Chazie Baniquid
Technical Content Marketer
5 minutes to read
How to Block VPN and Data Center IP Submissions in Piotnet Forms?
Piotnet Forms does not have built-in VPN or data center IP blocking. If your forms are being abused, the most reliable solution is to add a third-party spam layer like OOPSpam. For advanced cases, you can also block infrastructure traffic at the network edge using Cloudflare security rules. This guide shows exactly how to do both, and when each method makes sense.
Why This Matters for Piotnet Forms Users
Spam doesn’t just come from basic bots anymore. Many attacks now come from VPNs, proxies, and cloud servers that appear legitimate.
Piotnet Forms focuses on form logic and design. It does not check IP reputation. That means it cannot tell whether a submission comes from a real user or from a data-center script.
If CAPTCHA and honeypots are failing, VPN and cloud traffic is usually the cause.
Method 1: Automatically Block VPN and Cloud IPs With OOPSpam
This is the safest option for most sites. OOPSpam (that’s us 👋) filters submissions before they are saved. It checks each submission against a live threat database that includes known VPNs, proxies, cloud networks, and abuse patterns. This lets Piotnet Forms evaluate where traffic comes from, not just what users type.
Step 1: Install and configure OOPSpam
Install OOPSpam Anti-Spam from the WordPress plugin directory and activate it.
After activation, create a free account in the OOPSpam dashboard. Copy your API key.
In WordPress, go to Settings → OOPSpam Anti-Spam. Open the General tab and paste your API key into the My API Key field.
Save your settings.
Step 2: Make sure Piotnet Forms protection is active
Once active, OOPSpam automatically applies to supported form plugins, including Piotnet Forms. In the OOPSpam settings, confirm that spam protection is turned on.
No additional configuration is required inside the Piotnet Forms editor.
Step 3: Enable IP filtering (the critical step)
Open the IP Filtering tab in OOPSpam settings. You will see two important toggles:
- Block Cloud Providers – Turn this on first. This blocks submissions from known cloud infrastructure providers commonly used for automated attacks.
- Block VPNs – Enable this only if it fits your audience. VPN blocking can affect privacy-focused users or corporate networks.
Click Save Changes. Once enabled, OOPSpam filters submissions automatically in the background.
When OOPSpam alone is enough
OOPSpam is usually sufficient if:
- Spam comes in waves or patterns
- Submissions look human but repeat similar behavior
- CAPTCHA and honeypots are already failing
- You want form-specific protection without affecting the whole site
For many Piotnet Forms users, this is the only step needed.
Using Manual Moderation When Spam Is Targeted
OOPSpam includes a Manual Moderation section for handling targeted abuse. It allows you to respond to repeat patterns while keeping normal users unaffected.
From the Manual Moderation tab, you can:
- Block specific IP addresses that repeatedly submit spam
- Block email addresses linked to known offenders
- Block keywords or phrases that commonly appear in abusive messages
- Allow trusted IPs or email addresses so they are never filtered
This approach is useful when spam is persistent but does not justify blocking VPNs or entire cloud networks.
Method 2: Block VPN and Cloud Traffic Using Cloudflare Security Rules
If your site runs on Cloudflare, you can block or challenge traffic at the network edge. This happens before WordPress loads and before Piotnet Forms is reached.
This method uses ASN-based rules. An ASN represents a network operator, such as Amazon AWS.

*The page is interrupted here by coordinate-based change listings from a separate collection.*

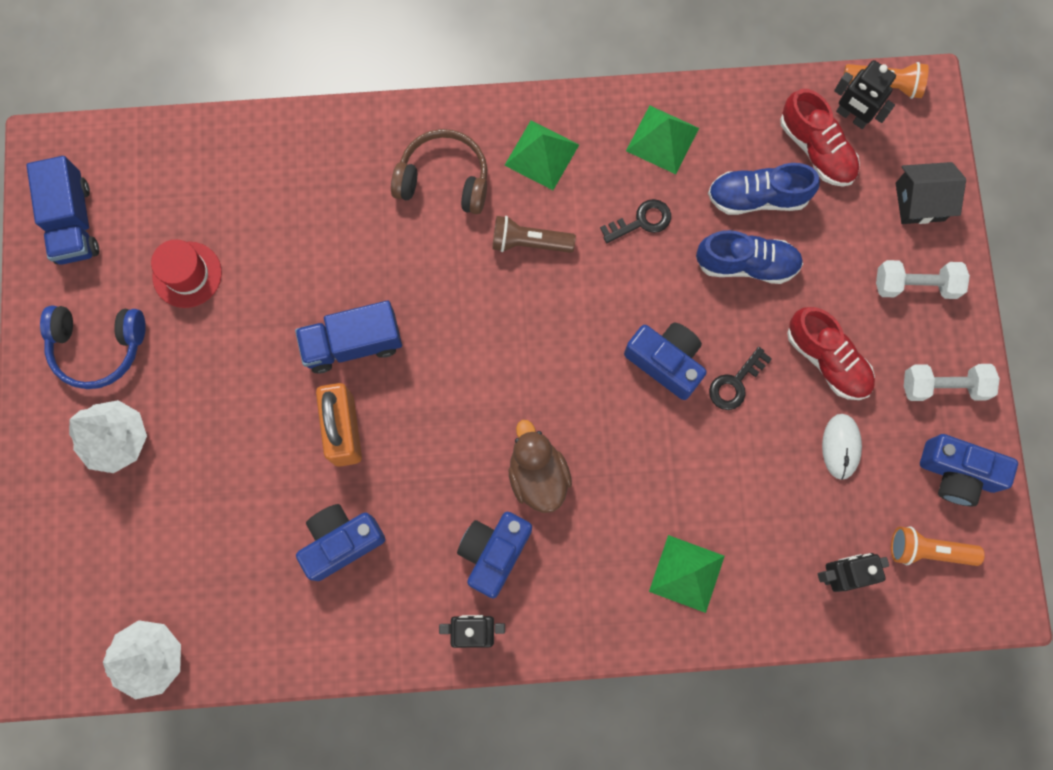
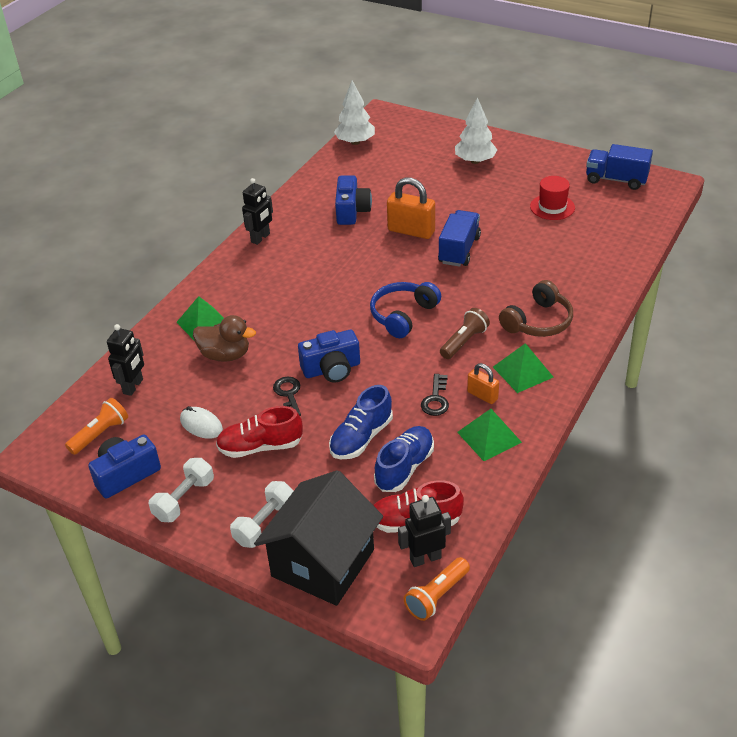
camera: 125 degrees right, 35 degrees down
blue headphones [40,306,146,389] -> blue headphones moved to [370,282,441,338]
blue camera [457,512,532,598] -> none
brown duck [508,420,572,513] -> brown duck moved to [193,315,256,362]
black house [896,162,966,224] -> black house [254,470,383,606], size x1.87
none -> orange padlock [467,363,499,404]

Cloudflare rules apply to your entire website, not just Piotnet Forms. Unless you scope rules carefully, they can block real users accessing normal pages.
Step-by-step: Create a Cloudflare ASN rule
- Log in to Cloudflare and select your website.
- Go to Security → Security Rules → Custom rules
- Create a new rule
- Match traffic by AS Num
- Example for Amazon AWS:
(ip.src.asnum eq 16509) - Choose an action:
-
-
Managed Challenge (recommended starting point)
-
Block (use only if you are confident)
-
- Name the rule clearly and deploy it
When Cloudflare rules make sense
Use Cloudflare ASN rules if:
- You are seeing very high-volume abuse
- Spam continues even after form-level filtering
- Infrastructure traffic is overwhelming your server
- You understand the risk of blocking legitimate users
For most Piotnet Forms sites, Cloudflare rules should be a secondary layer, not the first one.
Final Recommendations
If you are using Piotnet Forms and dealing with spam from VPNs or data centers, start simple.
Enable OOPSpam. Turn on Block Cloud Providers. Monitor results. Add Block VPNs only if needed.
Use Cloudflare rules only when form-level protection is not enough. This layered approach keeps Piotnet Forms usable for real users while stopping the traffic that does not belong there.